_WORK REQUIRED_:
Please write out word for word the opening lines of the material, including the line with "right shoulder: (437, 477)" as the last.

=== Begin Enclosure ===

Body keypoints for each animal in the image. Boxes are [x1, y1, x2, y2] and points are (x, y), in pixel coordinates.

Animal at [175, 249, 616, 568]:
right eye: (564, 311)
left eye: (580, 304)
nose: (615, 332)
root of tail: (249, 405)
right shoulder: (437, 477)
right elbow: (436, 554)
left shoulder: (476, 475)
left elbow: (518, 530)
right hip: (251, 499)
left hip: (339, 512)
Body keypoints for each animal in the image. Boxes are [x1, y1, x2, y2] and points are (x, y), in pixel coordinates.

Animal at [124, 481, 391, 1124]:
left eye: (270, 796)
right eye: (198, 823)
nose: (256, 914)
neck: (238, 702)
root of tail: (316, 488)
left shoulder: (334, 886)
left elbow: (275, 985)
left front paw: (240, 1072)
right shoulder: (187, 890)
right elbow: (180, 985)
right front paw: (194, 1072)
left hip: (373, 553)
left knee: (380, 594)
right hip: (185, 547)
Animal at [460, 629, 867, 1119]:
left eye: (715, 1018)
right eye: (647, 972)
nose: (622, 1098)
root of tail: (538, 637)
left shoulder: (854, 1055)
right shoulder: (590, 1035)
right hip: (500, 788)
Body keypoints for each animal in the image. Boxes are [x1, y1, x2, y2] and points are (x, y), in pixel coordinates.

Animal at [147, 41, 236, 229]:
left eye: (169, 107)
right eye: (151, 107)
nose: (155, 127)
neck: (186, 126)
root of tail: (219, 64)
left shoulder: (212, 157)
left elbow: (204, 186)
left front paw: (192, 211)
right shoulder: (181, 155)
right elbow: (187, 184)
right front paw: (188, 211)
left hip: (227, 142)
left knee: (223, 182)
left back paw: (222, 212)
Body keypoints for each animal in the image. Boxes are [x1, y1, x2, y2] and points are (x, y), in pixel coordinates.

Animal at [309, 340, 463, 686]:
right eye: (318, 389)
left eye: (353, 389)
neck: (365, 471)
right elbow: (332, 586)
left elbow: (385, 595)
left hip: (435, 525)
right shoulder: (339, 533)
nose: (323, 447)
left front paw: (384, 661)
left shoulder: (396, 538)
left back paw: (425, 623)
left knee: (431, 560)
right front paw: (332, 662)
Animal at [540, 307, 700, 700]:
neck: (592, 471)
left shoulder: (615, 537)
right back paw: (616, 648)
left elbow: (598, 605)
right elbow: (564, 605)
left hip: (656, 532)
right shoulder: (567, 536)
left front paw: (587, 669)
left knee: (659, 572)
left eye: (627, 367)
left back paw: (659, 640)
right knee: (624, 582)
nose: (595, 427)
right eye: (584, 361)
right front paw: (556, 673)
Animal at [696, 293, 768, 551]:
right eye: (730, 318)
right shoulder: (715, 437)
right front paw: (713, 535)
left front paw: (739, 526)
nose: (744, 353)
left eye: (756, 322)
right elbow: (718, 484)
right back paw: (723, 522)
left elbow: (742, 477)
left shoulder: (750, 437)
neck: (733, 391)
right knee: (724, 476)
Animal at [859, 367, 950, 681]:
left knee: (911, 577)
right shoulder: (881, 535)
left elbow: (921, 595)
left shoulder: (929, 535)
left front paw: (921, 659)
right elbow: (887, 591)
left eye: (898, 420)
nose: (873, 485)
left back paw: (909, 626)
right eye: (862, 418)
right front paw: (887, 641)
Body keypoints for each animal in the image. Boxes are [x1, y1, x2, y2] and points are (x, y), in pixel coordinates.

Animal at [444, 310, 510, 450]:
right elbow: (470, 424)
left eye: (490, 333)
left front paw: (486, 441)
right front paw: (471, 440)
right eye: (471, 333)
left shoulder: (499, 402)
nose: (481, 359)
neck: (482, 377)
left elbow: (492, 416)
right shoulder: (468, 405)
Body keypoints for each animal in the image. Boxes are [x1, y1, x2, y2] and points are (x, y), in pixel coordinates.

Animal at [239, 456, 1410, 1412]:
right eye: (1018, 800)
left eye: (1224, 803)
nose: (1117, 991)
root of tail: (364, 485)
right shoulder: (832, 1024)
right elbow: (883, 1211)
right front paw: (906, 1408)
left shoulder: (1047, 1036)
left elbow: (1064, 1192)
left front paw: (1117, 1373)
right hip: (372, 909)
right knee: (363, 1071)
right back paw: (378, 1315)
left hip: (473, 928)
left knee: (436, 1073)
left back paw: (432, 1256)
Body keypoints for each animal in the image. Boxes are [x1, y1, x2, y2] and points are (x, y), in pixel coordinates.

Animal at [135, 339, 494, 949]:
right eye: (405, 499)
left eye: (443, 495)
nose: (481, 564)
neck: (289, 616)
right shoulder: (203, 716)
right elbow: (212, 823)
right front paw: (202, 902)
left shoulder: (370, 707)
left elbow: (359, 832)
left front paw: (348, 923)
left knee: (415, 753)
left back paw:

=== End Enclosure ===

_SOLUTION TO THIS EXERCISE_:
Body keypoints for each animal in the image. Boxes are [x1, y1, x2, y2] and points are (x, y), in pixel coordinates.

Animal at [175, 249, 616, 568]:
right eye: (564, 311)
left eye: (580, 304)
nose: (615, 332)
root of tail: (249, 405)
right shoulder: (437, 477)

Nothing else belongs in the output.